I often look up to the sky to admire a flock of flying creatures on their migration route to more suitable grounds, driven by their instincts. I must admit I am jealous, the ability to fly and explore this sphere is mesmerizing, soon after that I must acknowledge that we are different species and our vehicles of transport differ immensely. Similarly, I often observe the obese iron hogs rumble by with their ape hangers and loud tunes two-up rolling unapologetically on to their next watering hole. I observe, ponder and move on for I realize that Sport touring is a matter of choice and thus I often choose to be a solo rider (with a few exceptions).

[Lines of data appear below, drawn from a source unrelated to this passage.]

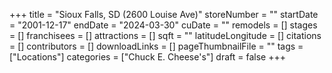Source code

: +++
title = "Sioux Falls, SD (2600 Louise Ave)"
storeNumber = ""
startDate = "2001-12-17"
endDate = "2024-03-30"
cuDate = ""
remodels = []
stages = []
franchisees = []
attractions = []
sqft = ""
latitudeLongitude = []
citations = []
contributors = []
downloadLinks = []
pageThumbnailFile = ""
tags = ["Locations"]
categories = ["Chuck E. Cheese's"]
draft = false
+++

I may be unable to articulate to a satisfactory degree as to why I ride, however, I am certain as to why I choose to ride solo.
The time was circa 2012, when Master Chief walked into my life, a dashing fawn creature with an epic personality. I was overwhelmed by the kindness and genuine affection directed towards me. It had been a long while since I had experienced such genuine intentions. I suposse as humans one often questions intention, motives, reasons and doubt that anyone or anything can be really that unbelievably caring. And so for the next few months Chief made it a point to convert me into a believer and ultimately utterly change my perspective and impacted my existence. Unfortunately, Chief departed my life abruptly circa 2015. Ever since, I have been trying to find a way to remember and honor an old friend whom taught me the fundamentals of being human. It finally occurred to me that the best way to honor my old friend would be to carry on his name with me everywhere I travel, just like that flock of creatures we will travel together. It will be Master Chief and I exploring the world. And that is how I decided to name my mechanical steed "Master Chief". I choose to ride alone, but the memory of my Canine Friend will accompany me until we meet again. My name is Fredo and this is my reality, exponentially beautiful reality.
*I wrote this piece with a sad prescient feeling hovering over me. Less than a day after I hit publish on this blog post, I was notified that my other Boxer pup Samson, the dashing one on my profile picture will be departing this world soon. After 11 years on this sphere he is ready to cross over, until we meet again dear friend. Toot toot.